# Picture frame fails after 20+ years - how to repair?



## BB1 (Jan 29, 2016)

A few days ago there was a noise from the far side of our house. Weather outside was really windy and I thought the noise was something blowing in the yard. However later when I walked in the room, there was a frame broken into four pieces scattered across the floor. I would like to try to repair the frame as it, and the print inside, was a gift about 20+ years ago. It appears there were splines of some sort. These are some pictures of the pieces. Any suggestions are appreciated.
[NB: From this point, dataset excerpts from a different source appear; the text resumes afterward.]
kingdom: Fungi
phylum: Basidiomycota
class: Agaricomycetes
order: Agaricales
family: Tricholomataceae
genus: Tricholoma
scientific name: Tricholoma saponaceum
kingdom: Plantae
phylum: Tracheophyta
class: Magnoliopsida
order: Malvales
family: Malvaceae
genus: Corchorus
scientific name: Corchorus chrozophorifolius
Still puzzled by what caused the failure after all this time.


----------



## MikeDilday (Feb 21, 2017)

Saw out the splines and replace them. Should be pretty easy to do.


----------



## CWWoodworking (Nov 28, 2017)

Make a new better looking frame.


----------



## Jim Jakosh (Nov 24, 2009)

I'd cut out a wider spline slot- like the width of a table saw blade and put in new splines and make sure the splines are long grain across the joint. That original spline one looks to be 1/16 "or smaller

cheers, Jim


----------



## BB1 (Jan 29, 2016)

Thanks - I've not done splines like this before (and is a pretty big frame). I assume I'll need to trim the fragments/splinters and then glue up the corners and then cut out the old and insert new splines? Won't have shop time until next weekend so plenty of opportunity to develop a plan!
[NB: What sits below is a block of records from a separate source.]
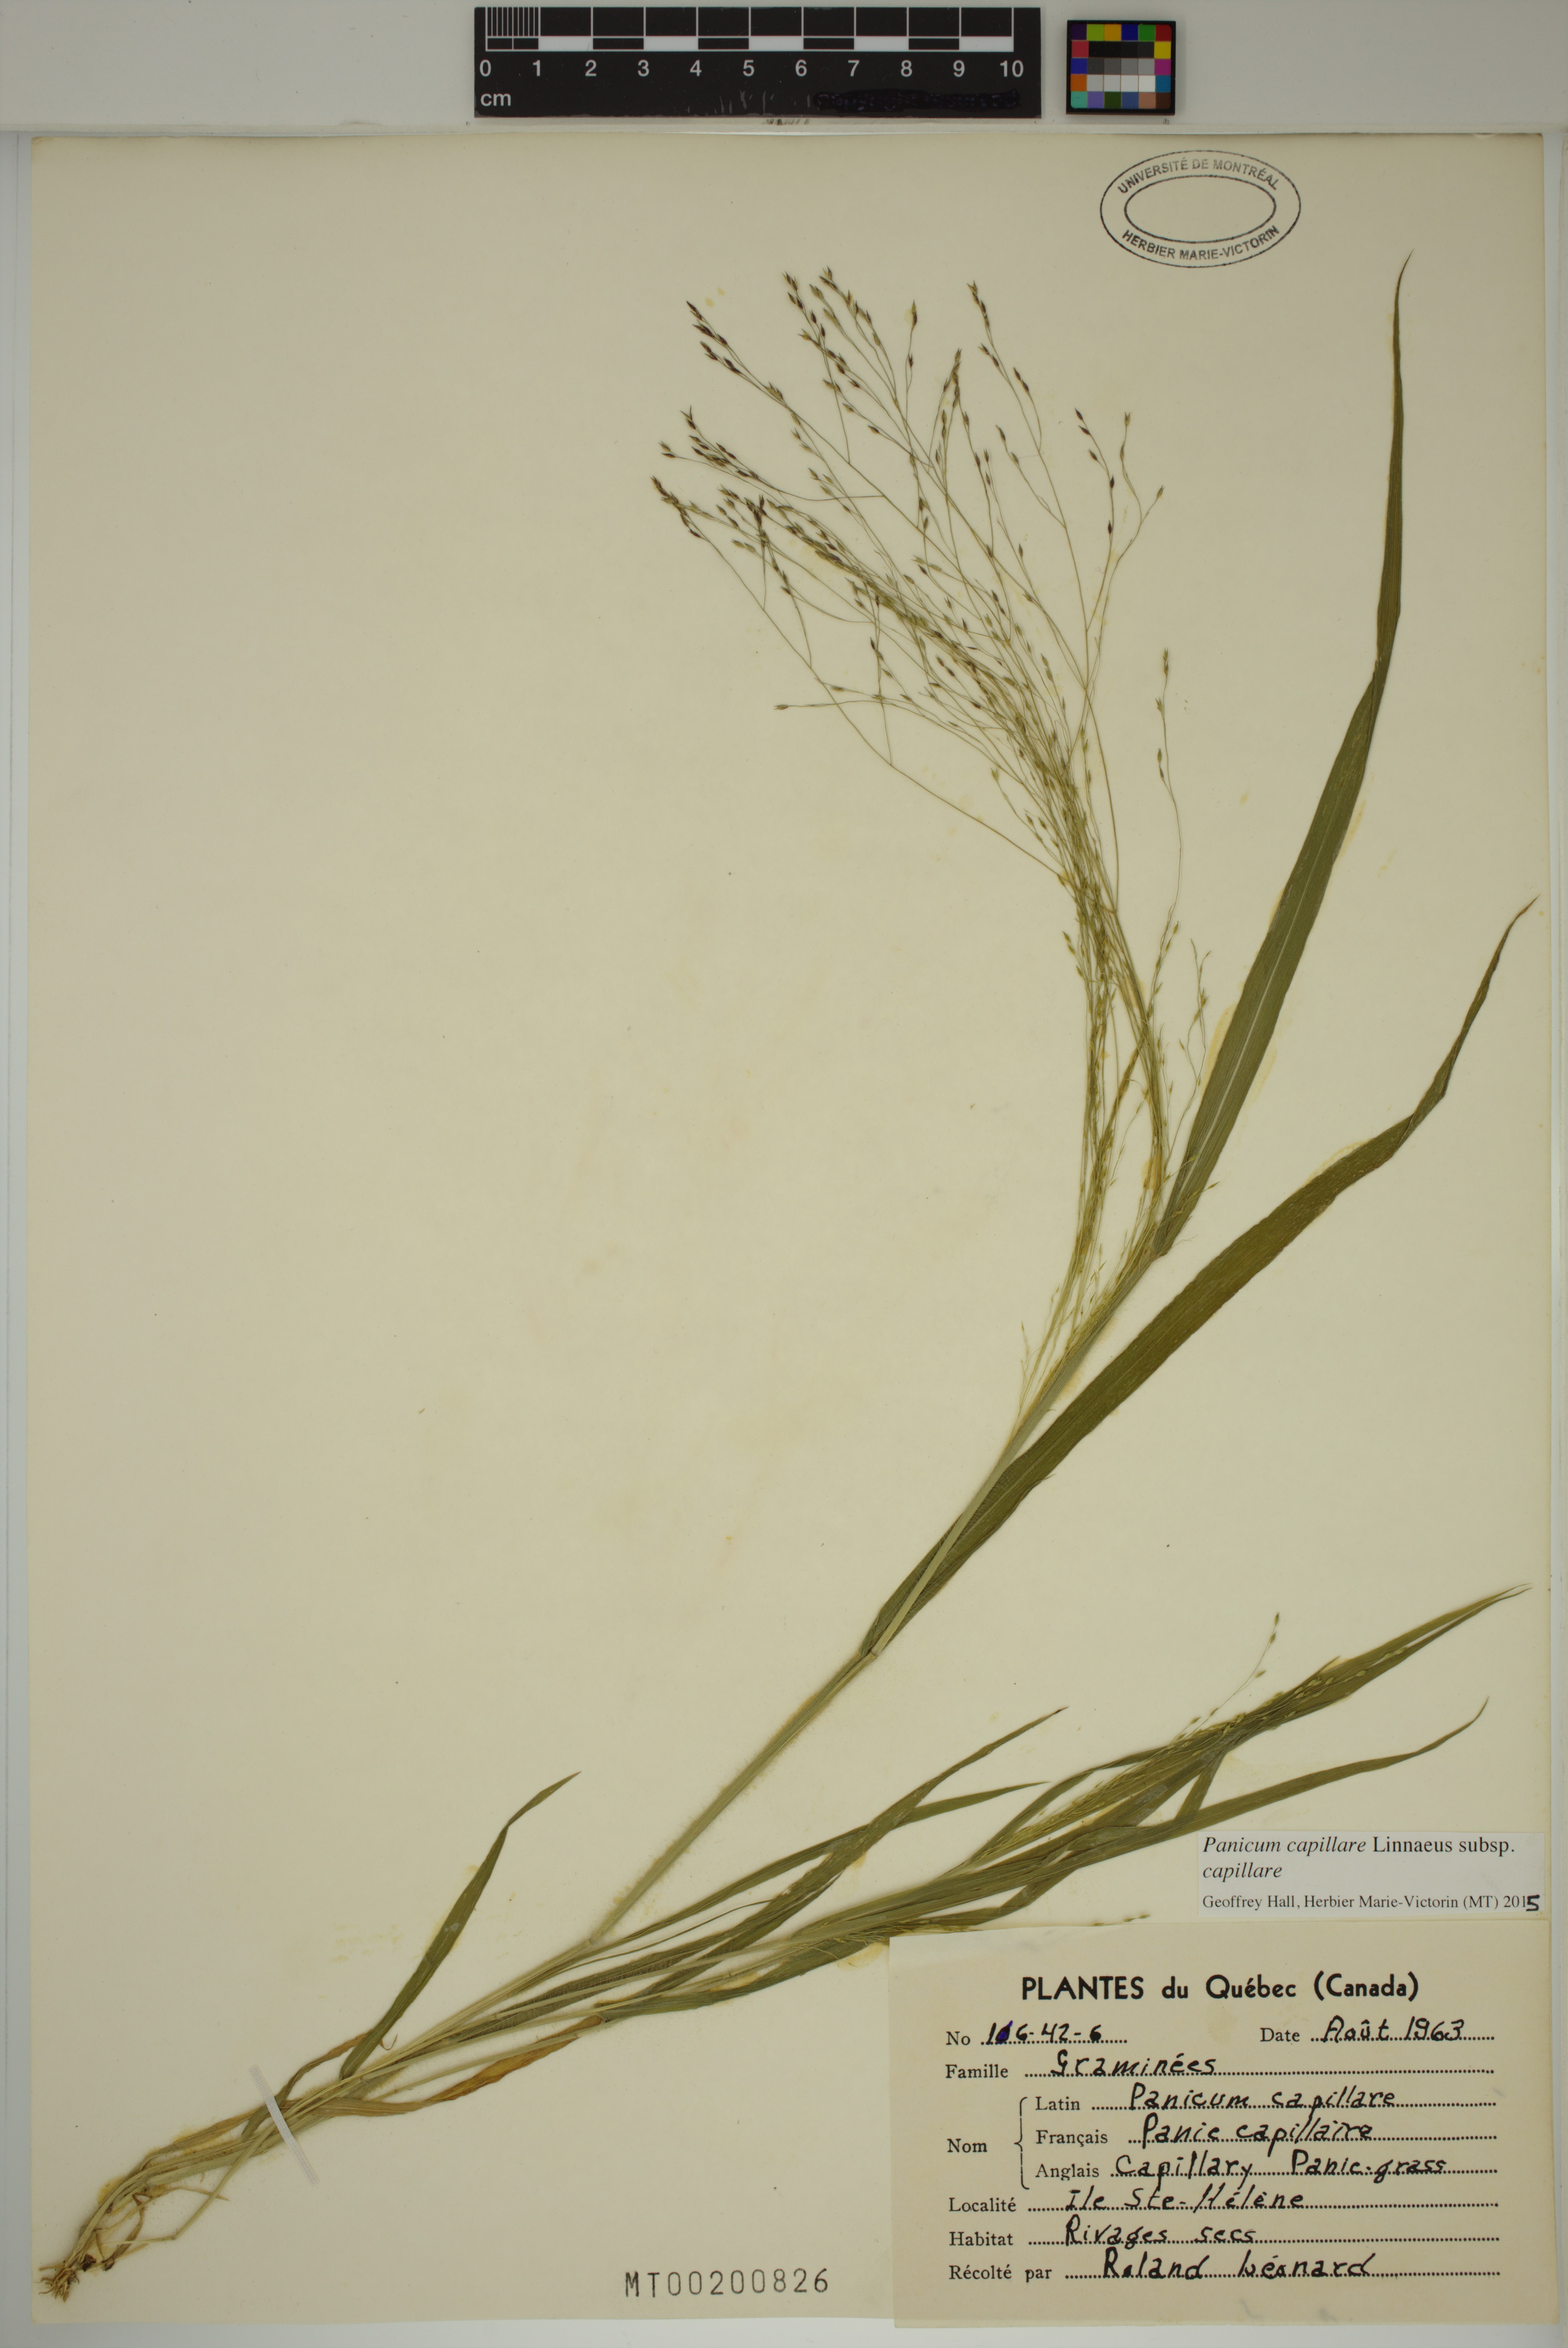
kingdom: Plantae
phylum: Tracheophyta
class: Liliopsida
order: Poales
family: Poaceae
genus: Panicum
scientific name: Panicum capillare
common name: Witch-grass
> Saw out the splines and replace them. Should be pretty easy to do.
> 
> - MikeDilday





> I d cut out a wider spline slot- like the width of a table saw blade and put in new splines and make sure the splines are long grain across the joint. That original spline one looks to be 1/16 "or smaller
> 
> cheers, Jim
> 
> - Jim Jakosh


----------



## theart (Nov 18, 2016)

> Thanks - I ve not done splines like this before (and is a pretty big frame). I assume I ll need to trim the fragments/splinters and then glue up the corners and then cut out the old and insert new splines? Won t have shop time until next weekend so plenty of opportunity to develop a plan!


I usually put the splines in during glue-up, because I find it easier to keep the faces of the frame pieces flush that way. In this case, I would trim/sand the splinters off flush with the miters, then use the table saw + tenon jig to cut slots for the new splines. Cut the new splines to fit, and glue up everything at once.


----------



## GR8HUNTER (Jun 13, 2016)

> I d cut out a wider spline slot- like the width of a table saw blade and put in new splines and make sure the splines are long grain across the joint. That original spline one looks to be 1/16 "or smaller
> 
> cheers, Jim
> 
> - Jim Jakosh


+1 *DITTO ^^^^^^^^^^^^^^^^^^ :<))))*


----------



## Mahdeew (Jul 24, 2013)

Maybe find a thin oak plywood and cut it to serve as backing. You can use the iron on edge banding for the sides.


----------



## Mahdeew (Jul 24, 2013)

Another option I can think of is to use the plywood backing but cut it about 1/2" shorter on all sides and use real wood to flush it with the sides. That way you can router the corners. It may require sanding the frame (at least the sides) to match colors.


----------